Quando gli hard discount arrivarono sulla scena della distribuzione italiana, all'inizio degli anni '90, con una parte di consumatori fu subito amore. Piacque la formula dei prezzi bassi e delle merci dai nomi sconosciuti, collocate in strutture spoglie ed essenziali.

In Toscana ne nacquero come funghi almeno una quindicina. Il primo fu a San Piero a Ponti, paese dell'hinterland fiorentino pieno di cinesi.
Ma non erano loro a frequentare queste strutture ingombre di scatoloni, con personale scarso e tuttofare. Alcune indagini di mercato, di allora, parlano di una clientela formata da fior di laureati che si erano riversati in massa in questo circuito, in sdegno dei falsi messaggi della pubblicità. Rappresentavano addirittura il 41% dei visitatori, contro il 27% di coloro che, invece, aveva solo la licenza elementare.

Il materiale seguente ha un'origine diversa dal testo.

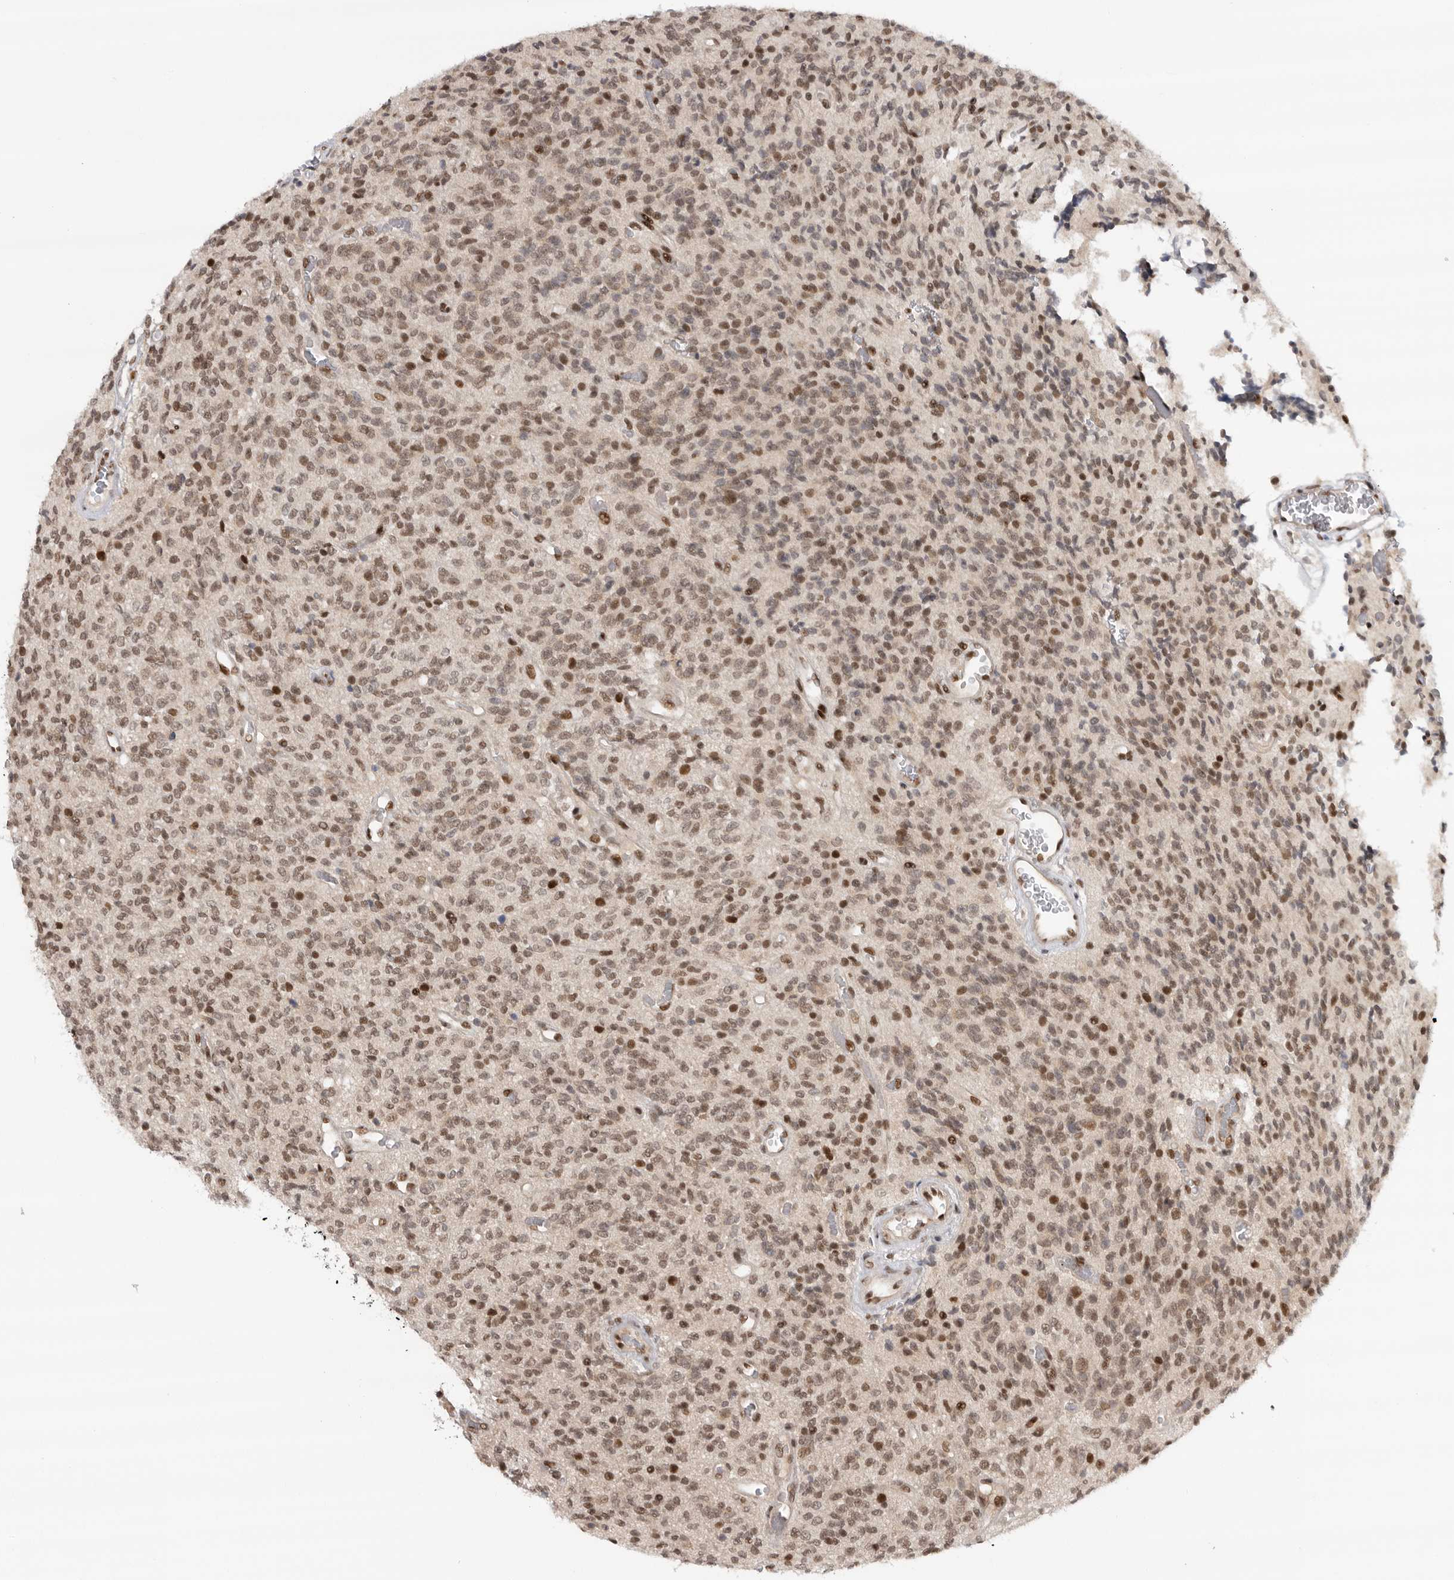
{"staining": {"intensity": "moderate", "quantity": ">75%", "location": "nuclear"}, "tissue": "glioma", "cell_type": "Tumor cells", "image_type": "cancer", "snomed": [{"axis": "morphology", "description": "Glioma, malignant, High grade"}, {"axis": "topography", "description": "Brain"}], "caption": "This is a photomicrograph of IHC staining of high-grade glioma (malignant), which shows moderate staining in the nuclear of tumor cells.", "gene": "ZNF830", "patient": {"sex": "male", "age": 34}}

Ma il boom dell'hard discount ebbe vita breve. Già nel '97 era finito il suo sprint e di tutto quel gran fiorire di insegne degli inizi degli anni '90 oggi ne sono sopravvissute solo quattro o cinque.
Il fatto è che quelli che all'inizio erano sembrati "valori", improvvisamente si trasformarono in limiti fastidiosi. Il consumatore cominciò a diffidare del prodotto troppo anonimo, dell'assenza assoluta di scelta e di novità e della qualità non sempre sufficiente.

Iniziò così l'autunno dell'hard discount, che, piano piano, finì per assestarsi su una piccola nicchia di consumatori di reddito basso e particolarmente attenta al risparmio puro.

Nel frattempo la moderna distribuzione commerciale, per contrastare i nuovi competitor sul mercato, ha riscoperto i primi prezzi.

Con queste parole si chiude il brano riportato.